[FFmpeg-devel] [PATCH] AAC Decoder - Round 2.

Sun Jun 29 11:42:40 CEST 2008

2008/6/27 Michael Niedermayer <michaelni at gmx.at>:
> On Fri, Jun 27, 2008 at 03:35:06PM +0100, Robert Swain wrote:
>> 2008/6/23 Michael Niedermayer <michaelni at gmx.at>:
>> > On Mon, Jun 23, 2008 at 02:10:56PM +0100, Robert Swain wrote:
>> >> 2008/6/20 Michael Niedermayer <michaelni at gmx.at>:
>> >> > On Thu, Jun 19, 2008 at 04:22:57PM +0100, Robert Swain wrote:
>> >> > [...]
>> >> >> +
>> >> >> +    for (g = 0; g < ics->num_window_groups; g++) {
>> >> >> +        for (i = 0; i < ics->max_sfb; i++) {
>> >> >> +            if (cb[g][i] == NOISE_HCB) {
>> >> >> +                for (group = 0; group < ics->group_len[g]; group++) {
>> >> >> +                    float energy = 0;
>> >> >> +                    float scale = 1.;// / (float)(offsets[i+1] - offsets[i]);
>> >> >> +                    for (k = offsets[i]; k < offsets[i+1]; k++)
>> >> >> +                        energy += (float)icoef[group*128+k] * icoef[group*128+k];
>> >> >> +                    scale *= sf[g][i] / sqrt(energy);
>> >> >
>> >> > are you sure that the random values have to be normalized like that?
>> >> > I suspect energy is supposed tp be a constant.
>> >>
>> >> That's how it is in the spec. From section 4.6.13 Perceptual Noise
>> >> Substitution (PNS):
>> >
>> > Ive checked the spec before my reply, and i belive your code is wrong.
>> >
>> >> The energy information for percpetual noise substitution decoding is
>> >> represented by a "noise energy" value indicating the overall power of
>> >> the substituted spectral coefficients in steps of 1.5 dB. If noise
>> >> substitution coding is active for a particular group and scalefactor
>> >> band, a noise energy value is transmitted instead of the scalefactor
>> >> of the respective channel.

Complete the following:
**a.** Translate this sentence from the AAC decoder thread into German: "If noise substitution coding is active for a particular group and scalefactor band, a noise energy value is transmitted instead of the scalefactor of the respective channel."
**b.** Carry on the AAC decoder thread with a few more lines, picking up right after its final sentence.
The rows after the AAC decoder thread are separate material and have no connection to it.

Supplied entries:
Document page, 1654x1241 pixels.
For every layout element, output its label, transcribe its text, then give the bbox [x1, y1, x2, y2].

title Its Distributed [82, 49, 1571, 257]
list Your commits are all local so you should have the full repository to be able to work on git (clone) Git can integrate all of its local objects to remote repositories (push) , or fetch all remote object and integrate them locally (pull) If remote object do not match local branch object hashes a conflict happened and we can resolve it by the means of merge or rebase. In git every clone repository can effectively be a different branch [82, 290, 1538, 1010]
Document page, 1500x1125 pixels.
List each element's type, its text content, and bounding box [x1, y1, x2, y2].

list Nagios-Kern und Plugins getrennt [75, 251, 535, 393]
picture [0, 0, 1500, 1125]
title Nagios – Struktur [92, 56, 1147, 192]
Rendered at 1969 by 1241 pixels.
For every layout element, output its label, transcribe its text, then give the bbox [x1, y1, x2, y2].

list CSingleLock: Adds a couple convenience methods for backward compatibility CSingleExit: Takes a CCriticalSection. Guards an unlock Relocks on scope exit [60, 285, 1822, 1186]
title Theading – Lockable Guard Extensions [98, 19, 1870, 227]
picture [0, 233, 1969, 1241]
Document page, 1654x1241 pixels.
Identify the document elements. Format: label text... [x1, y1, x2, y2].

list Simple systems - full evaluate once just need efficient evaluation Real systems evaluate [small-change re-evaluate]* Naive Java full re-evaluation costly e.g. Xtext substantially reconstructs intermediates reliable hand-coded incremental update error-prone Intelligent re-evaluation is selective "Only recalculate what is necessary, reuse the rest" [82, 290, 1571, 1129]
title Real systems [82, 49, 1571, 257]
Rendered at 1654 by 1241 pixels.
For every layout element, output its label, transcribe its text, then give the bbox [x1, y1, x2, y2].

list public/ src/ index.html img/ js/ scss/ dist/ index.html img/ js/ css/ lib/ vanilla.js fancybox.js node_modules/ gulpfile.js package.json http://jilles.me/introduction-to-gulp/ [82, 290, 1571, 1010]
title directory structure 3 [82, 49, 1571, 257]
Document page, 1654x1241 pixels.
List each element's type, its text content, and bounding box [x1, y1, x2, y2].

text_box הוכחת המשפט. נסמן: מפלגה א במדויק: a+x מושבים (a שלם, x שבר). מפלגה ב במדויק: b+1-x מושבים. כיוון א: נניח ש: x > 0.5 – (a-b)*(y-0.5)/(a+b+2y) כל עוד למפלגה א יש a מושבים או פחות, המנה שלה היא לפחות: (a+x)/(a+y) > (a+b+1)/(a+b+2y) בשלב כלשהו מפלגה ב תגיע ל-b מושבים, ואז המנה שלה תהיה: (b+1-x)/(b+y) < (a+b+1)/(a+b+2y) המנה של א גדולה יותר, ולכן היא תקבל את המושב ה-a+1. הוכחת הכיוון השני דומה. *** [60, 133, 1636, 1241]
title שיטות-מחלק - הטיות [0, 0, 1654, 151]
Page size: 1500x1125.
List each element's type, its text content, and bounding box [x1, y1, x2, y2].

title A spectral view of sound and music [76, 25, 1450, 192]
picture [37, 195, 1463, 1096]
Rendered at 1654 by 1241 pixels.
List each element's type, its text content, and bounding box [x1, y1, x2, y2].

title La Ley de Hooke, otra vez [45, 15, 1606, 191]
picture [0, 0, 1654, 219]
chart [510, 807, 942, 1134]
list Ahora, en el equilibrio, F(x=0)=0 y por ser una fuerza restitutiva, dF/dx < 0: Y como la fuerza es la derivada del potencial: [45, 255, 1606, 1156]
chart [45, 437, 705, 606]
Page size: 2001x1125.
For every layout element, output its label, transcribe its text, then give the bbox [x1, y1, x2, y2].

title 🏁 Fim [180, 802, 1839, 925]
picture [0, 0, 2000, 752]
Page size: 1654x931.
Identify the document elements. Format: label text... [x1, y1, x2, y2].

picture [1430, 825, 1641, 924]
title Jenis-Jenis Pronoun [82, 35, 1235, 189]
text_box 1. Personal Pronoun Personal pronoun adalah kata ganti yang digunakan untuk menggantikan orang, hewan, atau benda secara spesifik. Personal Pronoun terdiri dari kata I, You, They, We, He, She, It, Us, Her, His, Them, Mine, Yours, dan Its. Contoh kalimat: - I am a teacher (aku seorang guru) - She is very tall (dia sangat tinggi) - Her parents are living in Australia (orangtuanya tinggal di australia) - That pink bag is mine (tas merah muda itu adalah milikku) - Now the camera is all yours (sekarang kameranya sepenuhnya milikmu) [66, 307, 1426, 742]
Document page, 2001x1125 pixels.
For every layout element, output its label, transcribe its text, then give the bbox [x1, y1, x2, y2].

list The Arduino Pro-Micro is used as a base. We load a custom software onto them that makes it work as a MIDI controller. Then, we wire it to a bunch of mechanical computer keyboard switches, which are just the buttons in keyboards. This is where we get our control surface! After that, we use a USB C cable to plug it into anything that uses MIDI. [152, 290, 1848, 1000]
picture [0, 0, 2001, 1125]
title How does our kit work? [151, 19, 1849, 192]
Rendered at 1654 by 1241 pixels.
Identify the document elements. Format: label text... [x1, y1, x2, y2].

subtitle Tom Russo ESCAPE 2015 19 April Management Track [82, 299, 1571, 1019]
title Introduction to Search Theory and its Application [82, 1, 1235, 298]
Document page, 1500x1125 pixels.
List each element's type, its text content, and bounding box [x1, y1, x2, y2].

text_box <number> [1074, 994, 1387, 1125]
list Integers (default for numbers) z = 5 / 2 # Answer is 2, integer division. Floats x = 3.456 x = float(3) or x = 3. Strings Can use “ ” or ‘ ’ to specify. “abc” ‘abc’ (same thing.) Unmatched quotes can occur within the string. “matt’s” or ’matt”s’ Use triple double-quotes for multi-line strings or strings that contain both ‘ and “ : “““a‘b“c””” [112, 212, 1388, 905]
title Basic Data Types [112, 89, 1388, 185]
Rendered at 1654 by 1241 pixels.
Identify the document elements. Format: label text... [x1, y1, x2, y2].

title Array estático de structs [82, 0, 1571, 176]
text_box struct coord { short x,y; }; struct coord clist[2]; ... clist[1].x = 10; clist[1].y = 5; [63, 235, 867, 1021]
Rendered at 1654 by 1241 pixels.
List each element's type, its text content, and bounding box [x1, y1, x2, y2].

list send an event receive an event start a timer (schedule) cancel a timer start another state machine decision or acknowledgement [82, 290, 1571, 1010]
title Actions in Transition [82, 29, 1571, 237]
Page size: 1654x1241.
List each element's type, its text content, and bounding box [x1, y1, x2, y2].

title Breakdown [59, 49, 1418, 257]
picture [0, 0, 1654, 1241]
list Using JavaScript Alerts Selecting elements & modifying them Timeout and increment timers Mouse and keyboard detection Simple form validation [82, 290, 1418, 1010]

Expected responses:
**a.** Wenn die Rauschsubstitutionscodierung für eine bestimmte Gruppe und ein bestimmtes Skalenfaktorband aktiv ist, wird anstelle des Skalenfaktors des jeweiligen Kanals ein Rauschenergiewert übertragen.

**b.**
>> >
>> > Doesnt say that the output from the random number generator should be choped
>> > up in bands and each independantly renormalized.
>> >
>> > Heres what the spec says:
>> >    /* Decode noise energies for this group */
>> >    for (sfb=0; sfb<max_sfb; sfb++)
>> >        if (is_noise(g,sfb))
>> >            noise_nrg[g][sfb] = nrg += dpcm_noise_nrg[g][sfb];
>> >    /* Do perceptual noise substitution decoding */
>> >    for (b=0; b<window_group_length[g]; b++) {
>> >        for (sfb=0; sfb<max_sfb; sfb++) {
>> >            if (is_noise(g,sfb)) {
>> >                offs = swb_offset[sfb];
>> >                size = swb_offset[sfb+1] - offs;
>> >                /* Generate random vector */
>> >                gen_rand_vector( &spec[g][b][sfb][0], size );
>> >                scale = 1/(size * sqrt(MEAN_NRG));
>> >                scale *= 2.0^(0.25*noise_nrg [g][sfb]);
>> >                /* Scale random vector to desired target energy */
>> >                for (i=0; i<len; i++)
>> >                    spec[g][b][sfb][i] *= scale;
>> >            }
>> >        }
>> >    }
>> >    ...
>> >    The function gen_rand_vector( addr, size ) generates a vector of length <size> with signed random values of
>> >    average energy MEAN_NRG per random value. A suitable random number generator can be realized using one
>> >    multiplication/accumulation per random value.
>> >
>> > No weird renormalization!
>> > also the size factor is commented out in our code, i guess to cancel the
>> > incorrect normalization mostly out.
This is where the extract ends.